L’Olonnais et son compagnon, en voyant l’influence dont semblait jouir le Mexicain dans cette caverne, et l’importance qu’il se donnait, commencèrent à prendre de lui une certaine opinion ; mais comme tous les Mexicains sont plus ou moins voleurs, contrebandiers ou prompts à la navaja, l’impression qu’ils éprouvaient fut plutôt bonne que mauvaise ; elle leur fit espérer que le digne haciendero serait un homme avec lequel ils pourraient facilement entrer en arrangements.

Les visiteurs se trouvaient alors dans un zaguan qu’un candil agonisant et ne lançant plus que de rares jets de lumière avait la prétention d’éclairer ; heureusement leur introducteur était un habitué de la maison, il en connaissait les détours.

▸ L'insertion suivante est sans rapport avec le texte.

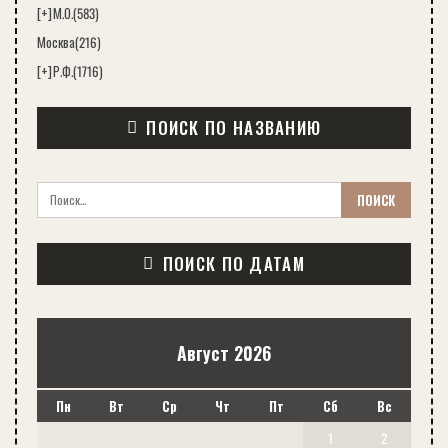
[+]
М.О.
(583)
Москва
(216)
[+]
Р.Ф.
(1716)
ПОИСК ПО НАЗВАНИЮ
ПОИСК ПО ДАТАМ
Август 2026
Пн
Вт
Ср
Чт
Пт
Сб
Вс
1
2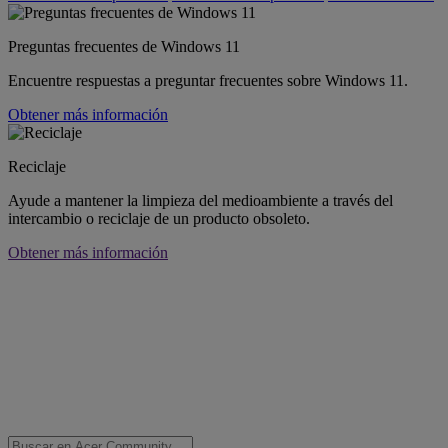
Preguntas frecuentes de Windows 11
Encuentre respuestas a preguntar frecuentes sobre Windows 11.
Obtener más información
Reciclaje
Ayude a mantener la limpieza del medioambiente a través del
intercambio o reciclaje de un producto obsoleto.
Obtener más información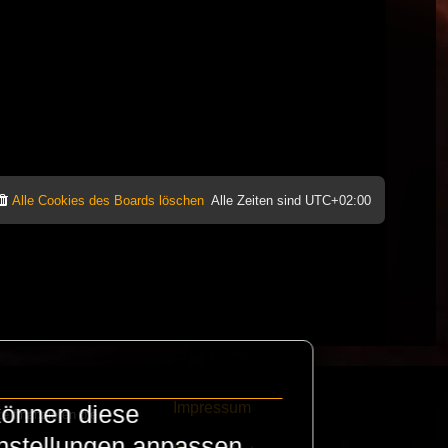
Alle Cookies des Boards löschen
Alle Zeiten sind
UTC+02:00
Impressum
können diese
e finanzieren die
instellungen anpassen.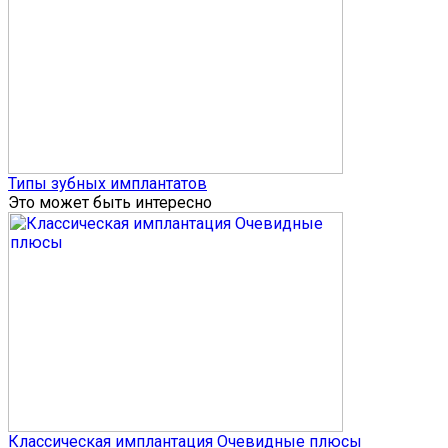
Типы зубных имплантатов
Это может быть интересно
Классическая имплантация Очевидные плюсы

Don Pedro ne s’inquiéta nullement de cette obscurité crépusculaire qui ne faisait que rendre les ténèbres visibles, et faisant signe à ses compagnons de le suivre, il traversa le zaguan, appuya sur la gauche dans une petite cour venant à la suite, et s’arrêta devant une espèce d’échelle de meunier, décorée du nom pompeux d’escalier, et qui seule établissait une communication entre le sol et le premier étage.